┌─ DATA SUPPLIED

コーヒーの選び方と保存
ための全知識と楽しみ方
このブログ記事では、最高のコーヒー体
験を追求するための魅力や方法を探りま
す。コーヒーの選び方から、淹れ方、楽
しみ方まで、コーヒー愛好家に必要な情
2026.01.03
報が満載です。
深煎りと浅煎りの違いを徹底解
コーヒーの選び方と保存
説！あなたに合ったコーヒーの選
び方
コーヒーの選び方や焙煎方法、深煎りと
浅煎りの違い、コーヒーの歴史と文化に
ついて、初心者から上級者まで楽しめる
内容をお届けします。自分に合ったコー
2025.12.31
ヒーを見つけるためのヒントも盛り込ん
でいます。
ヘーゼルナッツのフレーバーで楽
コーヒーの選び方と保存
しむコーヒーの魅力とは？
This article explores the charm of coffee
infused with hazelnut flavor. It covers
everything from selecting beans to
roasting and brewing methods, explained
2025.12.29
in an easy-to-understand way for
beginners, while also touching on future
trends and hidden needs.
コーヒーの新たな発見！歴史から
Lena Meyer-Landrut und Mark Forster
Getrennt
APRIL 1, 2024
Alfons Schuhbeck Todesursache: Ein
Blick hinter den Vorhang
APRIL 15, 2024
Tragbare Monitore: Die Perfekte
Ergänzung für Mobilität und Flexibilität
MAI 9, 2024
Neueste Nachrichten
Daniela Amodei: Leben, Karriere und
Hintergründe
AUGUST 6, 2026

└─
┌─ DATA SUPPLIED

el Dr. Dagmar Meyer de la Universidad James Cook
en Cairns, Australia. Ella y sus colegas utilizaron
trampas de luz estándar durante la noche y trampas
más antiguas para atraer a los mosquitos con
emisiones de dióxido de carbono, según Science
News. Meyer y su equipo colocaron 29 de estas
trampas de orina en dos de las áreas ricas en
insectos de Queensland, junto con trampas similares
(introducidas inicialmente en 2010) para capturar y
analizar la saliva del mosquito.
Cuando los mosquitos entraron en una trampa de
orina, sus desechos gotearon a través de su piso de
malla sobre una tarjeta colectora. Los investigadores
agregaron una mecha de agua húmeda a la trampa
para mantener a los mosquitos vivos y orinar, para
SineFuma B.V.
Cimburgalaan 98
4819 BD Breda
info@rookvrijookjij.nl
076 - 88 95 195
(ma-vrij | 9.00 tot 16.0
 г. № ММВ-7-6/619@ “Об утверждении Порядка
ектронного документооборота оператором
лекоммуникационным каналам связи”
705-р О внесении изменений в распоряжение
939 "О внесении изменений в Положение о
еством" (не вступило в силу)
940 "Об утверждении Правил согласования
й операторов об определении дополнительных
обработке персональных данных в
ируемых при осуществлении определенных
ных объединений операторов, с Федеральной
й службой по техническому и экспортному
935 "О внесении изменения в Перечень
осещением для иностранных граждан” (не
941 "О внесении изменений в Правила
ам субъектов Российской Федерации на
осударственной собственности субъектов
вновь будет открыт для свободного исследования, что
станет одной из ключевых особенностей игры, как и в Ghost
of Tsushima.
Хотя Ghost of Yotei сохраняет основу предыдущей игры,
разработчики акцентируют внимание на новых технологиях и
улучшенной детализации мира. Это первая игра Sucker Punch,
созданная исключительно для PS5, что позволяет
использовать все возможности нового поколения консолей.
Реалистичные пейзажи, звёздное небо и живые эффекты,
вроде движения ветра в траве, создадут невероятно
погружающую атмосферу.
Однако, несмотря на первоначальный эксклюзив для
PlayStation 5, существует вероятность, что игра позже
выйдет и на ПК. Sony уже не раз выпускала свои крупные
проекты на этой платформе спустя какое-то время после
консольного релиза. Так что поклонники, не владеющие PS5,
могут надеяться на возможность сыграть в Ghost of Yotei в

└─
┌─ DATA SUPPLIED

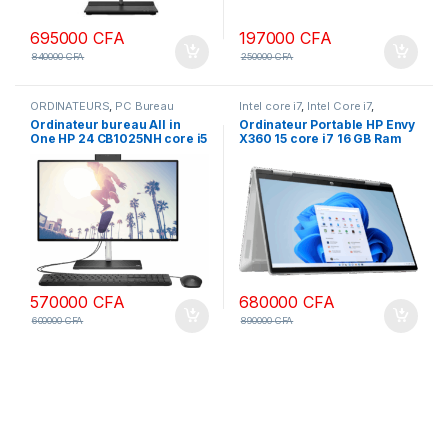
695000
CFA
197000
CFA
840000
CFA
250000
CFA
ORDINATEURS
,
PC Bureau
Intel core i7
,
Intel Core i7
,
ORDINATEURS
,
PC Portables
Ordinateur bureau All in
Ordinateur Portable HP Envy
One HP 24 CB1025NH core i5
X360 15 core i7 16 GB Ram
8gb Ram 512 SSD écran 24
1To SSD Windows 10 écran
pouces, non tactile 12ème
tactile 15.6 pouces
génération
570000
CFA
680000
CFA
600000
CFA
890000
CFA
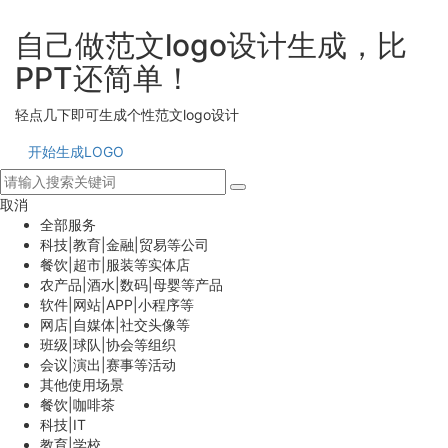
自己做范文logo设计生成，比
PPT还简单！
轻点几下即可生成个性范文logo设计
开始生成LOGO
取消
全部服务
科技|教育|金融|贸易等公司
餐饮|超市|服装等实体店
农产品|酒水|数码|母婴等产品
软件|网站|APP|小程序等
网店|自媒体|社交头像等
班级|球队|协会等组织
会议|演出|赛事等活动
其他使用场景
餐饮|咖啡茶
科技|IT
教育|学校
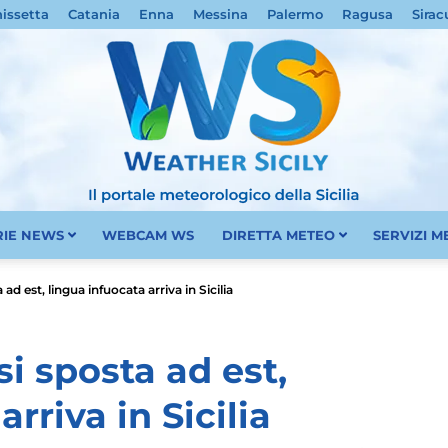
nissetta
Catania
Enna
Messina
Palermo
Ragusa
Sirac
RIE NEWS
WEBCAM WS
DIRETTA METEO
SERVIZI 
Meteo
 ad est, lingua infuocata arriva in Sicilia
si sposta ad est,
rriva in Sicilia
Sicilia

└─

§ **ABOUT THIS EXERCISE**
From the records above, reproduce the lines starting at the line that contains "el Dr. Dagmar" and stopping after the line that contains "ируемых при осуществлении определенных". Include both of those lines.

§ **RESULT FOR THIS EXERCISE**
el Dr. Dagmar Meyer de la Universidad James Cook
en Cairns, Australia. Ella y sus colegas utilizaron
trampas de luz estándar durante la noche y trampas
más antiguas para atraer a los mosquitos con
emisiones de dióxido de carbono, según Science
News. Meyer y su equipo colocaron 29 de estas
trampas de orina en dos de las áreas ricas en
insectos de Queensland, junto con trampas similares
(introducidas inicialmente en 2010) para capturar y
analizar la saliva del mosquito.
Cuando los mosquitos entraron en una trampa de
orina, sus desechos gotearon a través de su piso de
malla sobre una tarjeta colectora. Los investigadores
agregaron una mecha de agua húmeda a la trampa
para mantener a los mosquitos vivos y orinar, para
SineFuma B.V.
Cimburgalaan 98
4819 BD Breda
info@rookvrijookjij.nl
076 - 88 95 195
(ma-vrij | 9.00 tot 16.0
 г. № ММВ-7-6/619@ “Об утверждении Порядка
ектронного документооборота оператором
лекоммуникационным каналам связи”
705-р О внесении изменений в распоряжение
939 "О внесении изменений в Положение о
еством" (не вступило в силу)
940 "Об утверждении Правил согласования
й операторов об определении дополнительных
обработке персональных данных в
ируемых при осуществлении определенных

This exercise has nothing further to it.